Starting sometime in the wee hours of Monday morning, a virus author controlling a large army of zombie machines started a massive propagation campaign, sending hundreds of thousands of messages to myriad targets on the Internet. Besides their binary payload, the messages had one crucial thing in common:
Their headers were forged to appear as though they’d originated from the company of my employ - from a randomly generated username (usually invalid) at my company’s domain.
As these messages reached their targets, immense numbers were rejected or bounced. They “returned” to their apparent port of origin. Us. Even though our inbound mail server is a buffed dual-Xeon 2GB spam-processing machine, it quickly developed a backlog of over 90,000 messages. All “legitimate” - because they were bounces, not actual spam or viruses. From myriad IP addresses, because the originating spam campaign had myriad targets.
In the end, we built a script snippet that would delete any bounce messages - related to the given storm surge or not. First pass took 20 minutes and deleted over 43,000 messages from the backlog. A tweak, another run, and 15,000 more were gone. Two hours, several passes, and no more surges later, we’d caught up.

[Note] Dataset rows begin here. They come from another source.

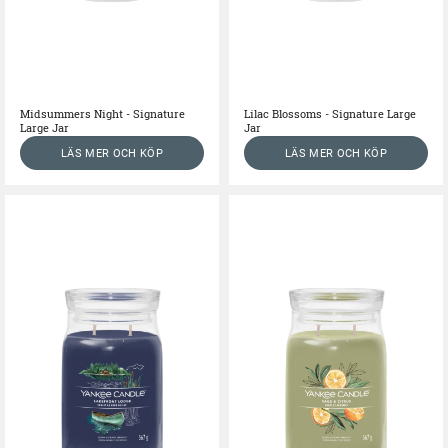
Midsummers Night - Signature
Lilac Blossoms - Signature Large
Large Jar
Jar
LÄS MER OCH KÖP
LÄS MER OCH KÖP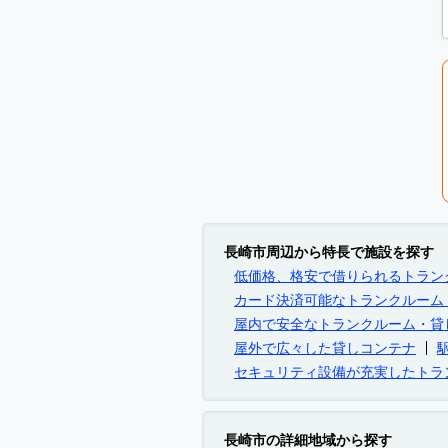
長崎市周辺から特長で施設を探す
低価格、格安で借りられるトラン
カード決済可能なトランクルーム
屋内で安全なトランクルーム・貸
屋外で広々した貸しコンテナ
セキュリティ設備が充実したトラ
長崎市の詳細地域から探す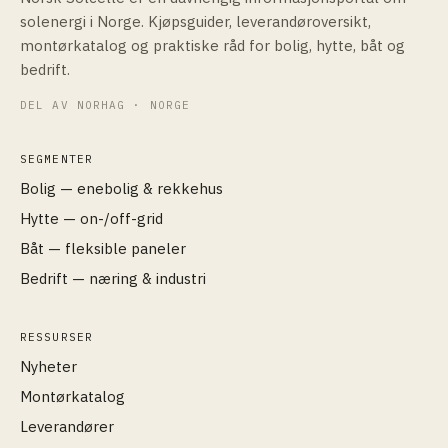
solenergi i Norge. Kjøpsguider, leverandøroversikt,
montørkatalog og praktiske råd for bolig, hytte, båt og
bedrift.
DEL AV NORHAG · NORGE
SEGMENTER
Bolig — enebolig & rekkehus
Hytte — on-/off-grid
Båt — fleksible paneler
Bedrift — næring & industri
RESSURSER
Nyheter
Montørkatalog
Leverandører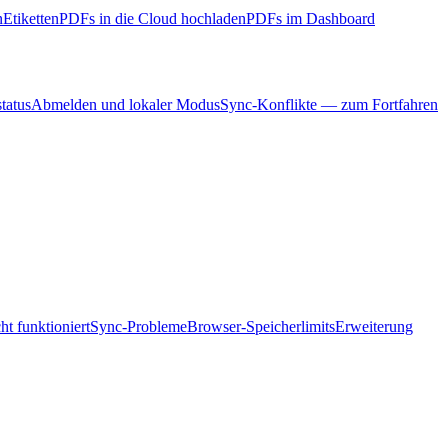
n
Etiketten
PDFs in die Cloud hochladen
PDFs im Dashboard
tatus
Abmelden und lokaler Modus
Sync-Konflikte — zum Fortfahren
ht funktioniert
Sync-Probleme
Browser-Speicherlimits
Erweiterung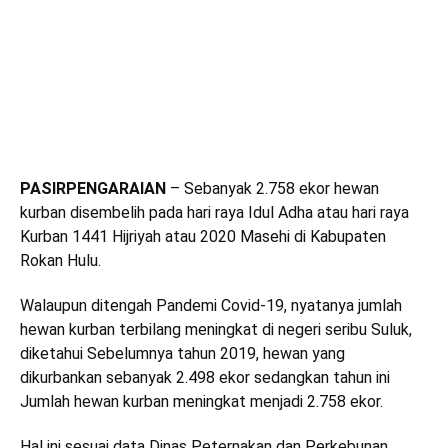
PASIRPENGARAIAN
– Sebanyak 2.758 ekor hewan
kurban disembelih pada hari raya Idul Adha atau hari raya
Kurban 1441 Hijriyah atau 2020 Masehi di Kabupaten
Rokan Hulu.
Walaupun ditengah Pandemi Covid-19, nyatanya jumlah
hewan kurban terbilang meningkat di negeri seribu Suluk,
diketahui Sebelumnya tahun 2019, hewan yang
dikurbankan sebanyak 2.498 ekor sedangkan tahun ini
Jumlah hewan kurban meningkat menjadi 2.758 ekor.
Hal ini sesuai data Dinas Peternakan dan Perkebunan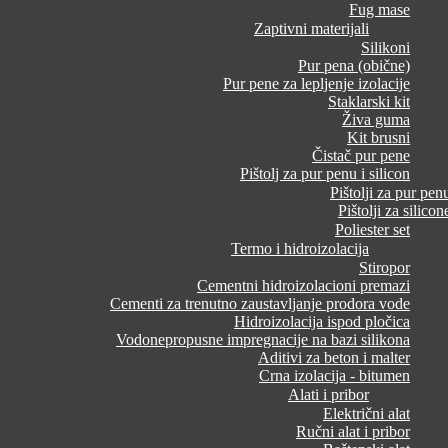
Fug mase
Zaptivni materijali
Silikoni
Pur pena (obične)
Pur pene za lepljenje izolacije
Staklarski kit
Živa guma
Kit brusni
Čistač pur pene
Pištolj za pur penu i silicon
Pištolji za pur pen
Pištolji za silicon
Poliester set
Termo i hidroizolacija
Stiropor
Cementni hidroizolacioni premazi
Cementi za trenutno zaustavljanje prodora vode
Hidroizolacija ispod pločica
Vodonepropusne impregnacije na bazi silikona
Aditivi za beton i malter
Crna izolacija - bitumen
Alati i pribor
Električni alat
Ručni alat i pribor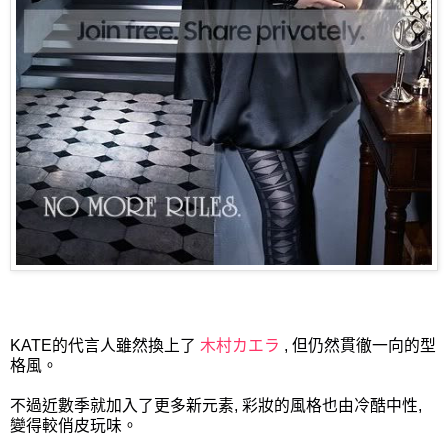
KATE的代言人雖然換上了
木村カエラ
, 但仍然貫徹一向的型
格風。
不過近數季就加入了更多新元素, 彩妝的風格也由冷酷中性,
變得較俏皮玩味。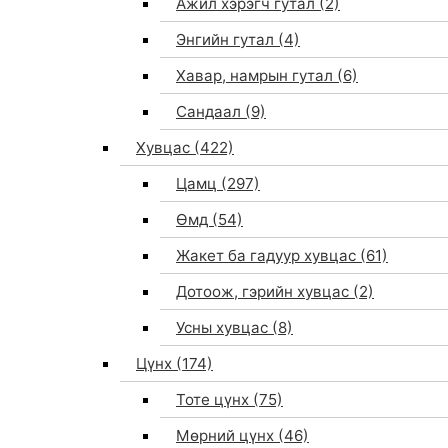
Ажил хэрэгч гутал
(2)
Энгийн гутал
(4)
Хавар, намрын гутал
(6)
Сандаал
(9)
Хувцас
(422)
Цамц
(297)
Өмд
(54)
Жакет ба гадуур хувцас
(61)
Дотоож, гэрийн хувцас
(2)
Усны хувцас
(8)
Цүнх
(174)
Тоте цүнх
(75)
Мөрний цүнх
(46)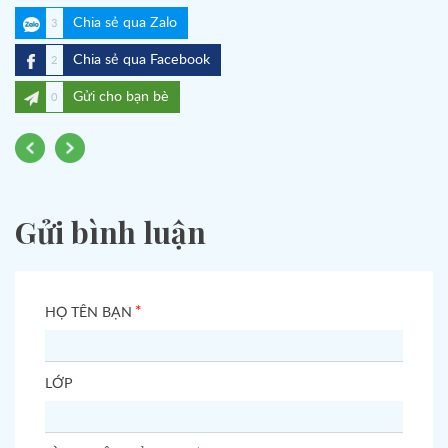
Chia sẻ qua Zalo
3
Chia sẻ qua Facebook
2
Gửi cho bạn bè
0
Gửi bình luận
*
HỌ TÊN BẠN
LỚP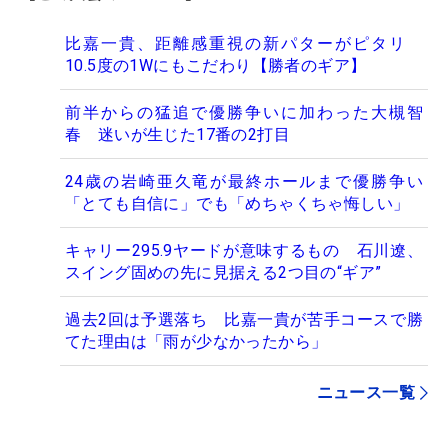
比嘉一貴、距離感重視の新パターがピタリ
10.5度の1Wにもこだわり【勝者のギア】
前半からの猛追で優勝争いに加わった大槻智
春 迷いが生じた17番の2打目
24歳の岩崎亜久竜が最終ホールまで優勝争い
「とても自信に」でも「めちゃくちゃ悔しい」
キャリー295.9ヤードが意味するもの 石川遼、
スイング固めの先に見据える2つ目の“ギア”
過去2回は予選落ち 比嘉一貴が苦手コースで勝
てた理由は「雨が少なかったから」
ニュース一覧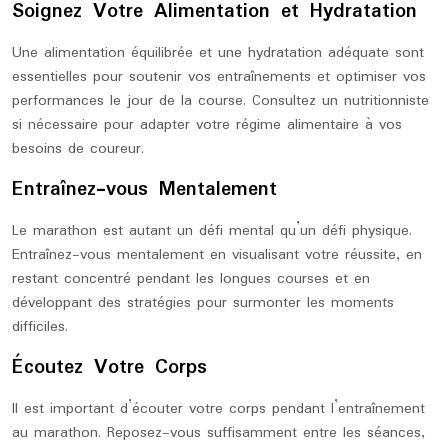
Soignez Votre Alimentation et Hydratation
Une alimentation équilibrée et une hydratation adéquate sont
essentielles pour soutenir vos entraînements et optimiser vos
performances le jour de la course. Consultez un nutritionniste
si nécessaire pour adapter votre régime alimentaire à vos
besoins de coureur.
Entraînez-vous Mentalement
Le marathon est autant un défi mental qu’un défi physique.
Entraînez-vous mentalement en visualisant votre réussite, en
restant concentré pendant les longues courses et en
développant des stratégies pour surmonter les moments
difficiles.
Écoutez Votre Corps
Il est important d’écouter votre corps pendant l’entraînement
au marathon. Reposez-vous suffisamment entre les séances,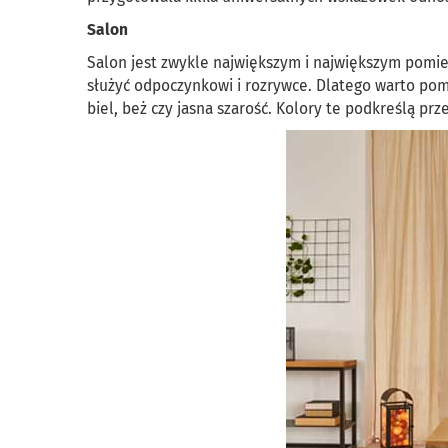
Salon
Salon jest zwykle największym i największym pomi
służyć odpoczynkowi i rozrywce. Dlatego warto pomal
biel, beż czy jasna szarość. Kolory te podkreślą p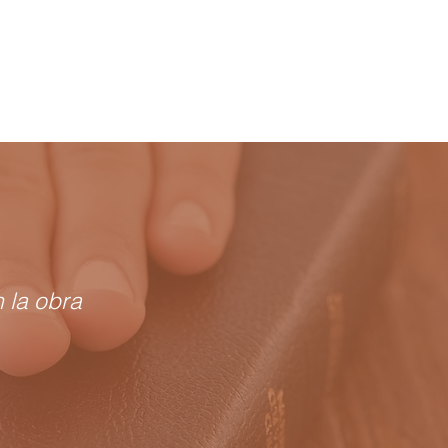
 la obra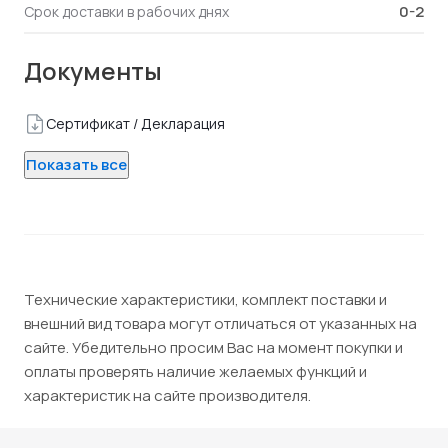
0-2
Срок доставки в рабочих днях
Документы
Сертификат / Декларация
Показать все
Технические характеристики, комплект поставки и
внешний вид товара могут отличаться от указанных на
сайте. Убедительно просим Вас на момент покупки и
оплаты проверять наличие желаемых функций и
характеристик на сайте производителя.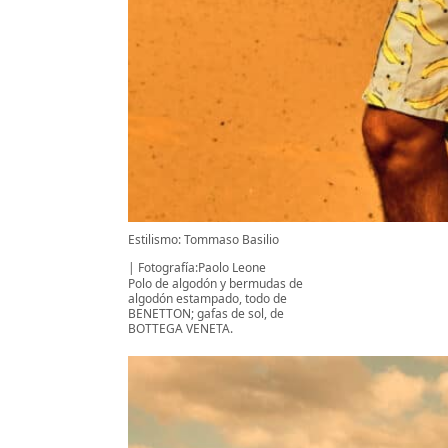
Estilismo: Tommaso Basilio
Fotografía:Paolo Leone
Polo de algodón y bermudas de
algodón estampado, todo de
BENETTON; gafas de sol, de
BOTTEGA VENETA.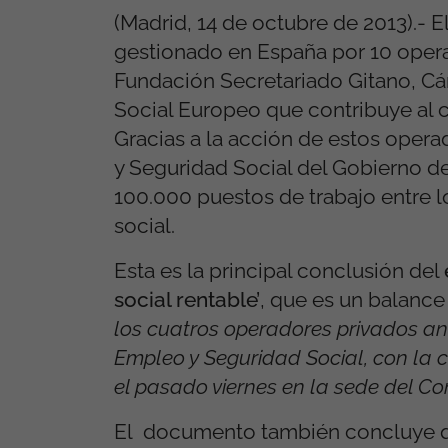
(Madrid, 14 de octubre de 2013).- 
gestionado en España por 10 oper
Fundación Secretariado Gitano, Cár
Social Europeo que contribuye al 
Gracias a la acción de estos oper
y Seguridad Social del Gobierno de
100.000 puestos de trabajo entre l
social.
Esta es la principal conclusión del
social rentable’
, que es un balance
los cuatros operadores privados ant
Empleo y Seguridad Social, con la 
el pasado viernes en la sede del C
El documento también concluye qu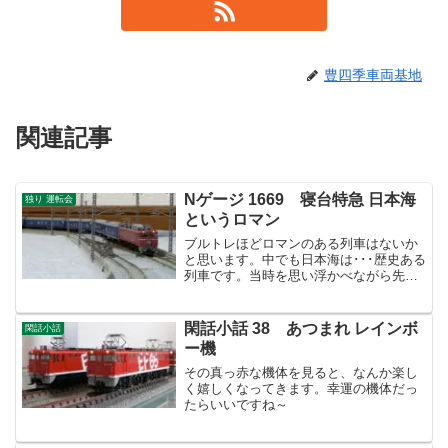
豊四季車両基地
関連記事
Nゲージ 1669 寝台特急 日本海
独り 運転会
というロマン
ブルトレほどロマンのある列車はないか
と思います。中でも日本海は･･･歴史ある
列車です。当時を思い浮かべながら先々
を考えてみます。
閑話小話 38 あつまれ レインボ
閑話小話
ー機
その真っ赤な機体を見ると、なんか楽し
く嬉しくなってきます。幸運の機体だっ
たらいいですね～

More than anything, this simply reminds me that there’s a shadow war on the Internet - one that most users rarely see the depths of. spambots, virus campaigns, zombie armies, cancelbots, incessant probes, firewalls, VPNs, virus filters, spam filters… there will come a time when this overhead becomes too burdensome to do business online. Not sure what will happen, then. The Internet shares part of the UNIX philosophy, in that it “doesn’t prevent you from stupid things, so as not to prevent you from doing clever things”. But the stupid is growing, and doing its best to eat the clever.